Мой достойный предок вытаращил глаза; он не считал своего патрона способным доверить что-нибудь женщине, которая, как им было хорошо известно, покупала больше, чем ее муж согласился бы оплатить.

— Она дала мне гинею, хозяин, за то, что не стоило и семи шиллингов!

— Вот именно, Том, и сделала она это только из тщеславия. Я извлекаю прибыль из ее глупости и из глупости всего человеческого рода. Так теперь ты видишь, на какой капитал я веду свои дела? А вон ее служанка несет деревянные галоши за ленивой тварью. У этой девчонки тоже хранится доля моего капитала, и на прошлой неделе я взял из него полкроны.

Том долго раздумывал над иносказаниями своего предусмотрительного хозяина, и хотя он понимал их не лучше, чем их поймет добрая половина обладательниц томных влажных глаз и обладателей пробивающихся бачек среди моих читателей, все же, поразмыслив, он в конце концов, практически постиг эти тонкости и к тридцати годам уже, пользуясь французским выражением, довольно хорошо их «exploite» [3].

Со слов достоверных свидетелей мне известно, что взгляды моего предка между десятью и сорока годами претерпели существенные изменения. Это обстоятельство часто побуждало меня думать, что людям не следует особенно доверять своим принципам в том гибком возрасте, когда человеческий дух, подобно нежному ростку, легко отклоняется в сторону и поддается посторонним воздействиям.

Люди замечали, что в раннем, еще впечатлительном возрасте, мой родитель проявлял живейшее сочувствие при виде приютских детей, и не было также случая, чтобы он прошел мимо ребенка, плачущего от голода на улице—особенно если это был маленький мальчик, еще одетый в платьице, — не поделившись с ним своей коркой хлеба. Так, говорят, мой достойный отец и поступал всегда, и, в особенности, если перед встречей его сострадательность была обострена хорошим обедом. Последнее можно приписать более яркому представлению о том удовольствии, которое он собирался доставить.

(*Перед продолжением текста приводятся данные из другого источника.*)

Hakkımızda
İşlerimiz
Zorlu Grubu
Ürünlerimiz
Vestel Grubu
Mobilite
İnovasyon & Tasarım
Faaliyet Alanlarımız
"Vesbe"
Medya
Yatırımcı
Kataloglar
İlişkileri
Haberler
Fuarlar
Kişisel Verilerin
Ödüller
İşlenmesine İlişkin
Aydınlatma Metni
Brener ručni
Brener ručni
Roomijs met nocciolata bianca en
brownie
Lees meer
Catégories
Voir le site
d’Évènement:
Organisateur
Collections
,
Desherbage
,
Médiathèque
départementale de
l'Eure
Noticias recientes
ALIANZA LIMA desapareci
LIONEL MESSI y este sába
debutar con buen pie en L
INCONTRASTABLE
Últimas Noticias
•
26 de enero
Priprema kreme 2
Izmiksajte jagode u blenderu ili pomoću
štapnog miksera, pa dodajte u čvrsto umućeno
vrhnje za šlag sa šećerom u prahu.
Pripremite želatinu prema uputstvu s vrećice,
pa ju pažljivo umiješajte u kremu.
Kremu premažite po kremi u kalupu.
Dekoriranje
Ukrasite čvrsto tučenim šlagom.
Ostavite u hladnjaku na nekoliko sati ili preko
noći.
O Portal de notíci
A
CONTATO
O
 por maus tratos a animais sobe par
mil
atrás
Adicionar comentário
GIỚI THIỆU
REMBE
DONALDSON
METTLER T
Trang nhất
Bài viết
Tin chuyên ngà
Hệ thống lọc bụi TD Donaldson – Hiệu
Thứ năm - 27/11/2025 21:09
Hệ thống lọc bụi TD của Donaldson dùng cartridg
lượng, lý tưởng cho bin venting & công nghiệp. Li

В шестнадцать лет он уже иногда касался в беседах политики, а к двадцати годам стал ее большим и красноречивым знатоком. Он любил поговорить о справедливости и священных правах человека, нередко высказывая при этом весьма достойные мысли, вполне приличествующие юноше на дне великого социального котла, который тогда, как и ныне, бурно кипел и жар, поддерживавший это кипение, особенно сильно ощущался именно на дне. Меня уверяли, что никто из молодых людей прихода не говорил с таким пылом и самозабвением о налоговом бремени или об обидах, причиненных Америке и Ирландии. Примерно тогда же слышали, как он кричал на улицах: «Уилкс и свобода!»

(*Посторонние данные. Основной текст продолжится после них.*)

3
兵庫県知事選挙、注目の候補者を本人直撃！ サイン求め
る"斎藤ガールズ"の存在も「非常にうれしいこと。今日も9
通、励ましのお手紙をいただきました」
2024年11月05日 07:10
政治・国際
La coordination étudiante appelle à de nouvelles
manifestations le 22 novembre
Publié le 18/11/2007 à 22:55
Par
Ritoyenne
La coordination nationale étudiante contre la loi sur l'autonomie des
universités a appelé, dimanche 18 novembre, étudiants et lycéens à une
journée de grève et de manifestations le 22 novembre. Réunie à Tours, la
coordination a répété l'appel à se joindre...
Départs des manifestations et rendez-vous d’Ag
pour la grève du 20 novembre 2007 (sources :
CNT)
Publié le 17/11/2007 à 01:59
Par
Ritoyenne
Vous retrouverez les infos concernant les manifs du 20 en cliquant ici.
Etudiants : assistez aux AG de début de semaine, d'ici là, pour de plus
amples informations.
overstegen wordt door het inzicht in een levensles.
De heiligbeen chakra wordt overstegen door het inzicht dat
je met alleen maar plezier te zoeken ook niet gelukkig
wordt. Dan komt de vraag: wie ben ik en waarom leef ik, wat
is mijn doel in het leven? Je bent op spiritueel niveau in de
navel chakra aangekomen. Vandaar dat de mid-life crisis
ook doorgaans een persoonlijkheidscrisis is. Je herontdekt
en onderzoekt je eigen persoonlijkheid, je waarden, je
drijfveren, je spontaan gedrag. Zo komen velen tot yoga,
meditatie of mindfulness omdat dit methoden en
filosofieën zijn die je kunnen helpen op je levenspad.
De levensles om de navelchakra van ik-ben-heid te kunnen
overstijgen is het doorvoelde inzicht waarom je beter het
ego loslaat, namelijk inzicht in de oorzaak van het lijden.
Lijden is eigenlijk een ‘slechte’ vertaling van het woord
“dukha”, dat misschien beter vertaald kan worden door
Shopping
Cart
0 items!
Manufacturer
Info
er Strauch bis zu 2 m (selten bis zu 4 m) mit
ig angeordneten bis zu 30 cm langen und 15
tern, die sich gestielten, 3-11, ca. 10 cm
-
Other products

Но, как это всегда бывает с людьми выдающихся способностей, в душе моего предка накапливались силы, которые вскоре направили все его блуждающие симпатии, весь избыток переполнявших его чувств в правильное и полезное русло, сосредоточив их в одном всепоглощающем обширном вместилище — в самом себе. Я не приписываю моему отцу какого-либо своеобразия в этом отношении. Как часто люди уподобляются отчаянным всадникам, которые, еще не усевшись как следует в седло, поднимают тучу пыли и кидают коня туда и сюда, точно всей ширины дороги им мало для их сумасбродных эволюции, а потом направляются к своей цели прямо, как стрела из лука. Такие люди беззаветно отдаются увлечениям в начале жизненного пути, но под конец его лучше других научаются управлять своими чувствами и подчинять их здравому смыслу и осторожности. Еще не достигнув двадцати пяти лет, отец уже стал самым примерным и постоянным почитателем Плутоса, какого только можно было сыскать в то время между Ратклифской дорогой и Бридж-стрит. Я выделяю эти места потому, что остальная часть великой столицы, в которой он родился, как известно, более равнодушна к деньгам.

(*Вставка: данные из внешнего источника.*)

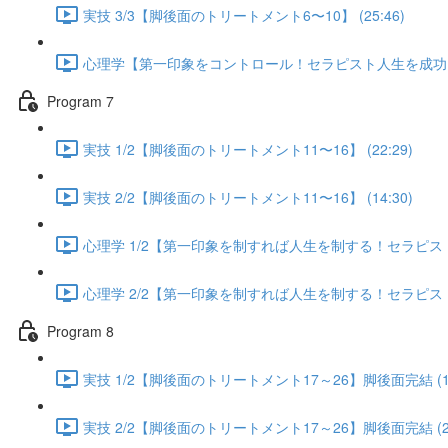
実技 3/3【脚後面のトリートメント6〜10】 (25:46)
心理学【第一印象をコントロール！セラピスト人生を成功に導く
Program 7
実技 1/2【脚後面のトリートメント11〜16】 (22:29)
実技 2/2【脚後面のトリートメント11〜16】 (14:30)
心理学 1/2【第一印象を制すれば人生を制する！セラピスト人
心理学 2/2【第一印象を制すれば人生を制する！セラピスト人
Program 8
実技 1/2【脚後面のトリートメント17～26】脚後面完結 (13
実技 2/2【脚後面のトリートメント17～26】脚後面完結 (25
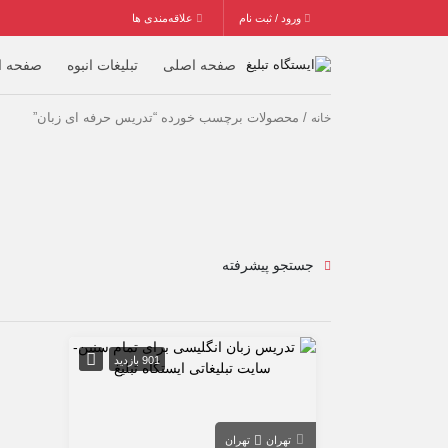
ورود / ثبت نام
علاقه‌مندی ها
صفحه اصلی
تبلیغات انبوه
صفحه ا
/ محصولات برچسب خورده “تدریس حرفه ای زبان”
خانه
جستجو پیشرفته
901 بازدید
تهران
تهران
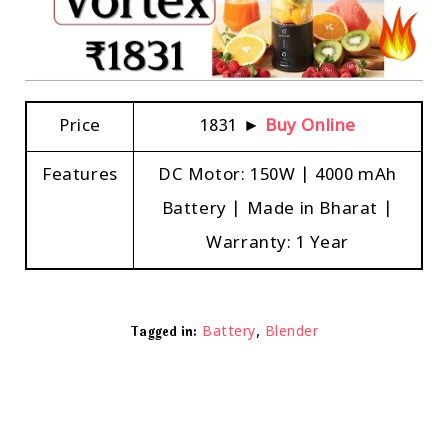
Price
₹1831 ►
Buy Online
Features
DC Motor: 150W | 4000 mAh
Battery | Made in Bharat |
Warranty: 1 Year
,
Tagged in:
Battery
Blender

Моему предку было всего лишь тридцать, когда его хозяин, такой же холостяк, как и он сам, неожиданно для всех и к великому соблазну для округи, принял в свое скромное жилище нового обитателя, ребенка женского пола. Это бедное, маленькое, беззащитное и беспомощное существо, как и Том, было навязано его заботам неусыпной бдительностью приходского надзора. Немало веселых шуток по поводу такого счастливого события отпускали по адресу преуспевавшего торговца модными товарами те из его соседей, кто претендовал на остроумие, а за его спиной раздавалось немало и злобных насмешек. Осведомленные люди находили больше сходства между маленькой девочкой и всеми неженатыми мужчинами с ближайших восьми — десяти улиц, чем между ней и почтенным человеком, на которого было возложено попечение о ней. Я был сначала склонен признать авторитет этих зорких наблюдателей в вопросе о моей собственной родословной: в этом случае она терялась бы во мраке, откуда берут начало все древние роды, одним поколением раньше, чем если допустить, что маленькая Бетси была дочкой хозяина моего прямого предка. Однако, подумав, я решил придерживаться менее популярной, но более простой версии, потому что она связана с передачей по наследству немалой доли нашего имущества, а это обстоятельство само по себе сразу же придает генеалогии достоинство и значительность.

Но каково бы ни было подлинное мнение предполагаемого отца о его праве носить это почетное звание, он вскоре привязался к крошке так сильно, как если бы она и в самом деле была обязана ему своим существованием. Девочку заботливо пестовали, хорошо кормили, и она цвела здоровьем. Ей было три года, когда она перенесла оспу и благополучно поправилась, но торговец модными товарами заразился этой болезнью от своей любимицы и умер на исходе десятого дня.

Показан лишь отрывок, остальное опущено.